Un très-riche marchand, habitant Lunéville
Voulait pour ses bureaux un commis fort habile.
Pour cet emploi vacant il vint trois candidats.
Que trois ! En vérité la chose est surprenante,
Presque toujours en pareil cas
Au lieu de trois on en voit trente.
Le premier presque insolemment
Se présente avec assurance,
Il se croit bien certainement
Un être de grande importance.
—C’est très-bien, mon ami,
Lui dit notre marchand, mais que savez-vous faire ?
—Je suis bon, Dieu merci,
A tout genre d’affaire.
—Oh ! Oh ! Si c’est ainsi, je vous trouve, ma foi,
Et beaucoup trop habile et trop savant pour moi,—
Alors le second se présente
A la manière du serpent,
Sa voix est faible et tremblotante,
Il fait son éloge tout en rampant.
—Sachez-le, mon ami, les gens de votre sorte
Quand j’en trouve chez moi, je les mets à la porte.—
Ainsi dit le marchand en lui tournant le dos.

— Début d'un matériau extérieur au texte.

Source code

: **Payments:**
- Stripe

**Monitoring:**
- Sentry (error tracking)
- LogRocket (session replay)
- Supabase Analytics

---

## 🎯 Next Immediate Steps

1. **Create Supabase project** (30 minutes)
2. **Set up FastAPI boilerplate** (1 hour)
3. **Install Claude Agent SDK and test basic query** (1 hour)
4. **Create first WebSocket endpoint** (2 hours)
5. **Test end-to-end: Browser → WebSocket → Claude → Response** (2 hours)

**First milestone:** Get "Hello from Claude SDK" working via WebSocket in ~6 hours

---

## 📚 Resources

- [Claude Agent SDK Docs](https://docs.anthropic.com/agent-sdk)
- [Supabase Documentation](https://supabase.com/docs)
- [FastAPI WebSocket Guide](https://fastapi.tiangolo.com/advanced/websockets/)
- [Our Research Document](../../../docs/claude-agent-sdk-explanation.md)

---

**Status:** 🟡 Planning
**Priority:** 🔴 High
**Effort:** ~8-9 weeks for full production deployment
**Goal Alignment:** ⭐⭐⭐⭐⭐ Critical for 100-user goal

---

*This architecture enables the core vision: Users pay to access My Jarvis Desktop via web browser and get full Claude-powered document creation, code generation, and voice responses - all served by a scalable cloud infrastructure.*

La leçon était rude et surtout à propos.
A son tour le dernier s’avance,
Il porte un air modeste et doux ;
Il se présente avec l’aisance
Que l’on voudrait trouver chez tous.
—Je me crois apte à satisfaire
Aux exigences de l’emploi,
Mais si vous jugez nécessaire
De m’essayer, essayez-moi.
— Le marchand l’accepta, ce fut là sa réplique.
C’est à vous jeunes gens que m’a fable s’applique
Bassesse et vanité, que ce soit bien compris,
N’engendreront jamais que haine et que mépris.